Fig. 7. Impact of RTM_Int (FOLR2⁺) on clinical outcomes.

a Cox univariate analysis (log-rank, p-value <0.05) in macrophage subpopulations. OS and PFS for (b) TNBC (N = 187) and (c) HGSOC (N = 353), associated with RTM_Int estimated through deconvolution in bulk RNA-Seq samples from TCGA cohort. HIGH and LOW groups cutoff were determined using surv_cutpoint. OS and PFS considering FOLR2 levels for (d) TNBC-INCA (N = 112) and (e) HGSOC-INCA (N = 111) cohorts. For TNBC-INCA, IHC FOLR2 levels were measured with ImageJ software and groups cutoff were determined using the surv_cutpoint. For HGSOC-INCA, levels of staining and groups were determined by the percentage of marked cells by a pathologist. OS and PFS considering FOLR2⁺ PDL-2⁺ co-staining for (f) TNBC-INCA (N = 121) and (g) HGSOC-INCA (N = 82) cohorts, measured by HALO software version 3.6. Group cutoffs were calculated using surv_cutpoint. For all Kaplan-Meier curves, the log-rank test was applied, and p-values ≤0.05 were considered significant. IHC representative of FOLR2⁺ PDL-2⁺ co-satining in (h) TNBC-INCA and (i) HGSOC-INCA cohorts. Image obtained by Aperio ImageScope v12.4.6.5003. Proportions of CD8⁺ and PD1⁺ markers in the FOLR2⁺ HIGH and LOW groups in the (j) TNBC-INCA and (k) HGSOC-INCA cohorts. l Volcano Plot representing DEGs between RTM-Ints found in tumor vs normal samples (Wilcoxon rank sum, FDR adjusted p-value < 0.05, and cutoff |Log2FC| > = 1). m Violin plot of DEGs belonging to IL4 and IL13 signaling from the Reactome database.
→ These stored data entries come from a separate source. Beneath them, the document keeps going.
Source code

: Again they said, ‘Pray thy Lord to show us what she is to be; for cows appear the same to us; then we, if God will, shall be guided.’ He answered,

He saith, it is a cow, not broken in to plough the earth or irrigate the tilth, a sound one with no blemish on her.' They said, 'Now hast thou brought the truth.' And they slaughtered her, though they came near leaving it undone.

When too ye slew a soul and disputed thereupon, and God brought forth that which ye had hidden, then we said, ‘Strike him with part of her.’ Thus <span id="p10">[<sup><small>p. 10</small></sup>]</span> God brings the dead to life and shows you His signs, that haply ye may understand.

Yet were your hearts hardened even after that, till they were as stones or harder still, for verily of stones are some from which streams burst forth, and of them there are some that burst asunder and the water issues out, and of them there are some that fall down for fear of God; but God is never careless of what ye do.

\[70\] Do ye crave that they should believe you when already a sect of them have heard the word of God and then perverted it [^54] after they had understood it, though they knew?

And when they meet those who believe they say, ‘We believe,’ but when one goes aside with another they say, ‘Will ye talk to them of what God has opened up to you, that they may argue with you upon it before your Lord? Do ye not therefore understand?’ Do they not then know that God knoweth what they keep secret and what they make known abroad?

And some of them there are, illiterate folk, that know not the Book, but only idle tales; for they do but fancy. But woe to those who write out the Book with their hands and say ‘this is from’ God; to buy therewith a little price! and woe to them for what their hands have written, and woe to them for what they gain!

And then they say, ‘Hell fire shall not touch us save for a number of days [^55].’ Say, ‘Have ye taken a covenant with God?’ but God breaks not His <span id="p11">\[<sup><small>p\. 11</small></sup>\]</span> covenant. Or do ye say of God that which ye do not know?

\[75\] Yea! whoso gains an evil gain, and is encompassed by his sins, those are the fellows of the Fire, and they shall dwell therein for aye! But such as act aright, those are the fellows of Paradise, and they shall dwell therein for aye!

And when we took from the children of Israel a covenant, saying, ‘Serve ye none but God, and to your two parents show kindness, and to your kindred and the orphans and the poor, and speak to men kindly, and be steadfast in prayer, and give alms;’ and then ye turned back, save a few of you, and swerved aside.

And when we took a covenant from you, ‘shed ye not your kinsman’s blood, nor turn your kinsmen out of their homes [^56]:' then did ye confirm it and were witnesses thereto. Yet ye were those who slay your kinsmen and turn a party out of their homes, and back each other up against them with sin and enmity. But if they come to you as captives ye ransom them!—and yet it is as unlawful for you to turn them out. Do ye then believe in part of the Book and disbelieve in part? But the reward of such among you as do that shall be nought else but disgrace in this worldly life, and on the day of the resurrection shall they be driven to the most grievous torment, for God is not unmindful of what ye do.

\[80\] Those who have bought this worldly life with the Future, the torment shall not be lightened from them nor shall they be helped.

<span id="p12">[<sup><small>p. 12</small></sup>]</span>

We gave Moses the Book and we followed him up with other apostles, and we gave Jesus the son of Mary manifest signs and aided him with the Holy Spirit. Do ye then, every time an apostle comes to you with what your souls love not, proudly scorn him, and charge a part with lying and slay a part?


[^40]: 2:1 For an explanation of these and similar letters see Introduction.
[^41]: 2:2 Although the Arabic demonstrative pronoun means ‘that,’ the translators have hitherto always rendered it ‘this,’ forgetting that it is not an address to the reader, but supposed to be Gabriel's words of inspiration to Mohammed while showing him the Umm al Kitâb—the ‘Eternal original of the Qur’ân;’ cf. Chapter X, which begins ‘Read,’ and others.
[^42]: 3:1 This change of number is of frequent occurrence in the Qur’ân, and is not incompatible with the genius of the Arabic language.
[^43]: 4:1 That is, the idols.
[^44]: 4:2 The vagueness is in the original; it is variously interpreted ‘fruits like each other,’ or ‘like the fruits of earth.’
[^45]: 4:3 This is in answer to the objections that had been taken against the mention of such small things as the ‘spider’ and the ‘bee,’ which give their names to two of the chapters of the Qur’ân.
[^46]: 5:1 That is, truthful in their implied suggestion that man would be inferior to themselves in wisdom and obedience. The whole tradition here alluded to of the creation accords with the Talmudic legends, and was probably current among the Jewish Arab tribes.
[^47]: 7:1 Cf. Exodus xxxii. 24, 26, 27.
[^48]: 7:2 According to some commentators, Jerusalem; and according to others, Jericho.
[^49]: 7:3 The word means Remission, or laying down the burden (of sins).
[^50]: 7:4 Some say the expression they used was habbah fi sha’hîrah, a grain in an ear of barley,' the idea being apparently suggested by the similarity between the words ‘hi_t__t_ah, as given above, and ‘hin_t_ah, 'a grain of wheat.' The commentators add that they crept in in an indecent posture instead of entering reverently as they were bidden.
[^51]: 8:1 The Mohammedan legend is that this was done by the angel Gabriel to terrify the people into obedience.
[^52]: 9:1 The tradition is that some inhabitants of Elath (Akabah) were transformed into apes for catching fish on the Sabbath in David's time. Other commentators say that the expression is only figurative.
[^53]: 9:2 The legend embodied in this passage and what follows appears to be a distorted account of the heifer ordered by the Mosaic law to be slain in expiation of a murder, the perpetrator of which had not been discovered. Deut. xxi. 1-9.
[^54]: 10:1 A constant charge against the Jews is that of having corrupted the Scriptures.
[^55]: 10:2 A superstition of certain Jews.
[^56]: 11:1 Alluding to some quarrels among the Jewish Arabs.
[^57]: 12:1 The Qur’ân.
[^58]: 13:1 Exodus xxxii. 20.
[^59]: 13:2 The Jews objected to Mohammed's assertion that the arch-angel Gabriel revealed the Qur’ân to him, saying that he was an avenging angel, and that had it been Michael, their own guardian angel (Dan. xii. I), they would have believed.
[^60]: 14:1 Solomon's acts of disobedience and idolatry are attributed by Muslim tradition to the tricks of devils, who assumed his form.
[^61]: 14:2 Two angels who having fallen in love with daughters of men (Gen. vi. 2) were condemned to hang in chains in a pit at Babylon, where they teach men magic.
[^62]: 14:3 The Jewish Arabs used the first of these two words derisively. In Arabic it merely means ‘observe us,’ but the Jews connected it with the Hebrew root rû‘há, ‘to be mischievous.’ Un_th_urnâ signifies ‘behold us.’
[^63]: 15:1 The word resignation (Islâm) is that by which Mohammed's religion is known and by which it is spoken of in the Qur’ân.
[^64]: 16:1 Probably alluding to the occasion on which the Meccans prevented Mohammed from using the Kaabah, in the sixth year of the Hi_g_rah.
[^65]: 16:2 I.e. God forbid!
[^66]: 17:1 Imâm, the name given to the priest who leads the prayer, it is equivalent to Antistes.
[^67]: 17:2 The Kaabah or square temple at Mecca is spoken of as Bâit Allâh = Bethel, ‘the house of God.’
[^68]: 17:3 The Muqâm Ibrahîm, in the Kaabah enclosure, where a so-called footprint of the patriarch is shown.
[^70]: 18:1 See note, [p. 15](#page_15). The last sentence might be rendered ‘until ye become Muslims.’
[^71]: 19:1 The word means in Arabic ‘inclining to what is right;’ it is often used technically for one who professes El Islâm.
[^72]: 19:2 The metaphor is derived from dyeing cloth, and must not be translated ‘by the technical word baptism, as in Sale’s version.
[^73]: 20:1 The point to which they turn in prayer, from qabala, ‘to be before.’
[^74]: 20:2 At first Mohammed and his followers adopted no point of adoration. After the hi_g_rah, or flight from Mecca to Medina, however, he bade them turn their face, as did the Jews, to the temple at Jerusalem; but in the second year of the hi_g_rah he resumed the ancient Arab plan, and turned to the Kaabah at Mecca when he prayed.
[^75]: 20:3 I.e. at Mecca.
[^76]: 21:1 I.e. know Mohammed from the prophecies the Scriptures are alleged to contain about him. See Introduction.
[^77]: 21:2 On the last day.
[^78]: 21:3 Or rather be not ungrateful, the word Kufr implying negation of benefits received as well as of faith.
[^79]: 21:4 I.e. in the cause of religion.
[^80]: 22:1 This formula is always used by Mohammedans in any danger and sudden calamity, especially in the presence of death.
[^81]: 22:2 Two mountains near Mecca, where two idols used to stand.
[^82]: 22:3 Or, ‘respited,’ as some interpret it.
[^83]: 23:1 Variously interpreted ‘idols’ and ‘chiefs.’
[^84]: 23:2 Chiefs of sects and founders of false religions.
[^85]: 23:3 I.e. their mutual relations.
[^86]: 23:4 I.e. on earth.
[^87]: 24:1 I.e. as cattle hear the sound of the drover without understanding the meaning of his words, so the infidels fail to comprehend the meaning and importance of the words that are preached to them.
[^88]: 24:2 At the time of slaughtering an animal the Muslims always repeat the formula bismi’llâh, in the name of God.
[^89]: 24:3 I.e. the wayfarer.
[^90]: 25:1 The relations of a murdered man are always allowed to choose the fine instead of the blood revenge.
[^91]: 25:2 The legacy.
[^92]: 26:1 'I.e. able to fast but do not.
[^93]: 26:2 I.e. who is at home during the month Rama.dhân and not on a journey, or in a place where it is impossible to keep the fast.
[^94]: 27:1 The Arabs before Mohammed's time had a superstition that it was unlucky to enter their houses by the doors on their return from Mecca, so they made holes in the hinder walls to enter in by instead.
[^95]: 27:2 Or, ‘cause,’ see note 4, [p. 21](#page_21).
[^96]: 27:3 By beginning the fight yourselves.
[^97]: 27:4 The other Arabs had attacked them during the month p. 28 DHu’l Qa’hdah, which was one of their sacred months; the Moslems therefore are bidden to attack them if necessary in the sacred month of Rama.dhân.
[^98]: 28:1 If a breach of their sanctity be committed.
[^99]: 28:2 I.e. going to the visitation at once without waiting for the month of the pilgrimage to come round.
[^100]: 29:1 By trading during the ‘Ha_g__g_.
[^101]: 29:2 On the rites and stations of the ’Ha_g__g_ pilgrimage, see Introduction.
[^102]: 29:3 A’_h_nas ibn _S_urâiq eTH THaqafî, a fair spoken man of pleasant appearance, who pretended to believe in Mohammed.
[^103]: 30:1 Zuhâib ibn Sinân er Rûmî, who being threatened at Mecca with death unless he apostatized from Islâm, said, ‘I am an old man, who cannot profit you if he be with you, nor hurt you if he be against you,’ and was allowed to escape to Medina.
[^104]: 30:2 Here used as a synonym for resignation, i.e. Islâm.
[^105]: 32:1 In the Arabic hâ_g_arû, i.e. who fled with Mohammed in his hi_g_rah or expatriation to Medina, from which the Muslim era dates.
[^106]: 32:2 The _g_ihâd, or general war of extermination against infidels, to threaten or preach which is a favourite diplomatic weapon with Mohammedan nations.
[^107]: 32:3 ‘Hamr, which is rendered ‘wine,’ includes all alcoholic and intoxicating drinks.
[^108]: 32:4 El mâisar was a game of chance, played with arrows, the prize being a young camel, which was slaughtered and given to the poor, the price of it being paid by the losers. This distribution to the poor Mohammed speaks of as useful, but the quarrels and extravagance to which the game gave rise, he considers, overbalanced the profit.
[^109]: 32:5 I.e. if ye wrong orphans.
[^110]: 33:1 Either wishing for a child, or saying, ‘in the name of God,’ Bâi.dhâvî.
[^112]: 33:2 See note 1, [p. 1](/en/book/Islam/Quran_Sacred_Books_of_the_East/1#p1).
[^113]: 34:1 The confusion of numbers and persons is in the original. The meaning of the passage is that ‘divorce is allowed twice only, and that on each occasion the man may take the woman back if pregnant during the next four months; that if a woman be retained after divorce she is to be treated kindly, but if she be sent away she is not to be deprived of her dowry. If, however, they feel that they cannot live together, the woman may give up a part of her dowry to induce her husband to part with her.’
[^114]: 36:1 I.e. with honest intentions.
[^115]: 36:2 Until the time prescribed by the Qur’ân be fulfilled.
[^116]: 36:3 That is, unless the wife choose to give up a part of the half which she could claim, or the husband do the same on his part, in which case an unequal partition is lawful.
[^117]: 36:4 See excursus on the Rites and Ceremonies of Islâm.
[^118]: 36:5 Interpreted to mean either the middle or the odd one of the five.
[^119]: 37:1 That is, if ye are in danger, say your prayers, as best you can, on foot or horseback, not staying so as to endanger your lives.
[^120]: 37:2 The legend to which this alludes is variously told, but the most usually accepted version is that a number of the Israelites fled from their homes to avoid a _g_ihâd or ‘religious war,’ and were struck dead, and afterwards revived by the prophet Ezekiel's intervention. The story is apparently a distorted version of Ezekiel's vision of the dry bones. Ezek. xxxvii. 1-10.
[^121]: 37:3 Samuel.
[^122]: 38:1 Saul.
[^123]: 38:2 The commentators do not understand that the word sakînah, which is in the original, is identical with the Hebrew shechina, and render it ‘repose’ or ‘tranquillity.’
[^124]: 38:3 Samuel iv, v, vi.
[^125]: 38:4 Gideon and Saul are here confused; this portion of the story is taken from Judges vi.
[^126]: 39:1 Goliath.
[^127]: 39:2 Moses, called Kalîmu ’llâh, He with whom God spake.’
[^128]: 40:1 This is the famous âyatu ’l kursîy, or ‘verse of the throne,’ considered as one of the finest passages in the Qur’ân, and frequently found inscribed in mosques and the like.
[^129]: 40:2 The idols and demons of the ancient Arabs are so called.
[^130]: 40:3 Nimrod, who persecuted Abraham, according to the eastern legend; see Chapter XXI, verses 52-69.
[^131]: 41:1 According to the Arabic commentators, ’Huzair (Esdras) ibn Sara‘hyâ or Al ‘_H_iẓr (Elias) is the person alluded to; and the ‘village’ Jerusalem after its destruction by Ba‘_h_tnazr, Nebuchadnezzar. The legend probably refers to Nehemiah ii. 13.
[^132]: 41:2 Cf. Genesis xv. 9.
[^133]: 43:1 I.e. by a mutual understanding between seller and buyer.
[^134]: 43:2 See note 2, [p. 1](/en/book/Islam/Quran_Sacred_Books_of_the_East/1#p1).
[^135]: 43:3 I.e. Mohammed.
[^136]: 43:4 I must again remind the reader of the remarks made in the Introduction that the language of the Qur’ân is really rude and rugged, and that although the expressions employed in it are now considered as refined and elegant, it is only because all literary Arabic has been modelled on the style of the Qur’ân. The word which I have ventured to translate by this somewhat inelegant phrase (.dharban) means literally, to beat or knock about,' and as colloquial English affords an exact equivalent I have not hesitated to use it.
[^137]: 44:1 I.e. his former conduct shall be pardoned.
Box indicates 25th to 75th percentile range, with whiskers extending to 1.5 times the interquartile range. Outliers are plotted separately, center indicates median value. Groups were compared using Wilcoxon rank sum test (****p < 0.0001). n Density plots highlighting FOLR2 and PDCD1 co-expression in macrophage populations. o Sankey diagram representing putative cell-cell interactions between RTM_Int and other cells. Ligand-receptor pairs are represented in the middle. Line thickness represents ligand and receptor expression-based z-score. Source data are provided as a Source Data file. TNBC Triple Negative Breast Cancer, INCA Brazilian National Cancer Institute, TCGA The Cancer Genome Atlas, BRCA Breast Cancer, HGSOC High-Grade Serous Ovarian Carcinoma.